Steele also was helpful enough to solve another issue by coming up with a ranking for which teams faced the toughest schedules this season.
And while many of these numbers judge the talent that left a particular school since last year, it's also worth considering what has been added. For that, I added up Scout's recruiting scores for each SEC from the past two years (i.e. the freshmen and redshirt freshmen most likely to step in during the 2010 season) to get a ranking for that, too.
And finally, I figured there should be an edge given to teams with great coaches, too. I didn't have a great measure of that exactly. I considered using a comment from our favorite angry anonymous poster, but his list only included 11 coaches, ranked Derek Dooley five spots ahead of Mark Richt, and failed to include Dan Mullen's name, but rather simply referred to him as "that coach from Mississippi State." Instead, I tried to find the second-most arbitrary list I could... so here's one from Bleacher Report.
(Note: To wrap up, Georgia ranked fourth in experience, third in schedule, fifth in recruiting and fourth in coaching.)
To reach our final score, I simply ranked each team in each category and added them all up.
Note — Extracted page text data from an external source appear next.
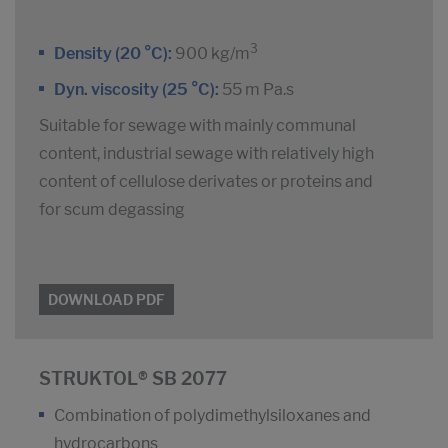
3
Density (20 °C):
900 kg/m
Dyn. viscosity (25 °C):
55 m Pa.s
Suitable for sewage with mainly communal
content, industrial sewage with relatively high
content of cellulose derivates or proteins and
for scum degassing
DOWNLOAD PDF
STRUKTOL® SB 2077
Combination of polydimethylsiloxanes and
hydrocarbons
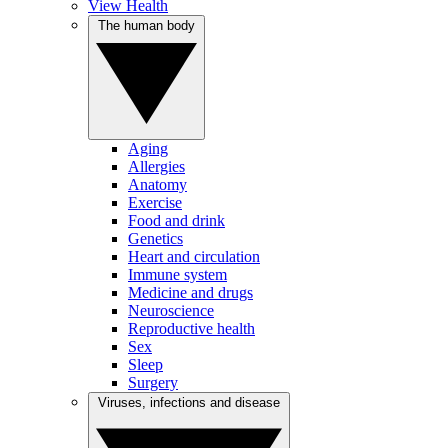
View Health
The human body
Aging
Allergies
Anatomy
Exercise
Food and drink
Genetics
Heart and circulation
Immune system
Medicine and drugs
Neuroscience
Reproductive health
Sex
Sleep
Surgery
Viruses, infections and disease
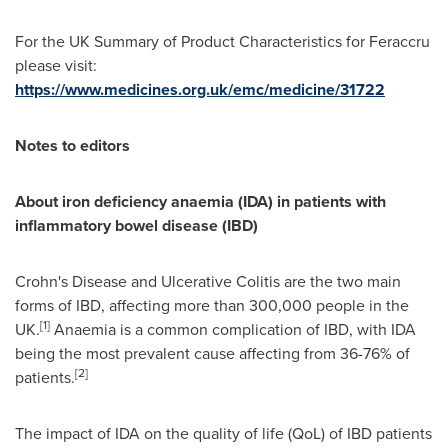
For the UK Summary of Product Characteristics for Feraccru
please visit:
https://www.medicines.org.uk/emc/medicine/31722
Notes to editors
A
bout
iron deficiency anaemia (IDA) in patients with
inflammatory bowel disease (IBD)
Crohn's Disease and Ulcerative Colitis are the two main
forms of IBD, affecting more than 300,000 people in the
[
1
]
UK.
Anaemia is a common complication of IBD, with IDA
being the most prevalent cause affecting from 36-76% of
[
2
]
patients.
The impact of IDA on the quality of life (QoL) of IBD patients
The team with the lowest score (i.e. the highest rank in each category, on average) should theoretically be the best team. Here's how the numbers turned out:
|SEC East||SEC West|
| S. Carolina||62||Arkansas||41|
| Florida ||77||Alabama||65|
|Kentucky||90|| Ole Miss||87|
|Tennessee||93|| Miss. State||89|
*Note: There were 12 categories considered, so Georgia's score of 64 means the Dawgs ranked, on average, 5th in each category (i.e. avg. score of 5.3).
Again, there are plenty of flaws in this analysis. For one, the methods of establishing rankings are pretty arbitrary. For example, I used QB TDs thrown as my ranking for the quarterbacks. That really hurts Aaron Murray -- the only starting QB without a TD pass -- and he's no doubt a good bit better than Larry Smith. That metric also ranks someone like Stephen Garcia pretty high (second overall). Judging by what their coaches have said this offseason, however, there's every reason to believe that neither QB is being ranked properly. And, if you assume both Murray and Garcia will essentially be league average, that would bump Georgia down to a score of 58 and jump South Carolina up to a 66.
So, the point remains that this probably doesn't mean much. But it might be worth making a few big-picture points based on the numbers.
First, all those folks predicting another Alabama-Florida SEC CG might be getting a bit ahead of themselves. Both teams have strong recruiting classes ready to step in, but it's hard to overlook all the talent that has left Gainesville and Tuscaloosa in the past year.
Second, LSU could be in some serious trouble. I don't believe the Bayou Bengals will be as bad as Vandy, but they have a tough schedule, a problematic QB and a lot of holes on both sides of the ball they'll need to fill.
Third, there are some good reasons for the hype surrounding Arkansas and Auburn as chic picks to win the West. I'm still not entirely sold on Arkansas, which gets a nice score due to having so many returning players, but is it really that big of a deal to return so much on defense when the D wasn't that good to begin with? Auburn, on the other hand... I'm really starting to buy in to that one.And last, despite all the questions about the defensive scheme and the QB, Georgia can make a pretty strong case for being the favorite in the East. No, none of this means anything now, but if Murray can be decent and the D can force more turnovers than it did last year... well, there's good reason to be excited about what could be in store.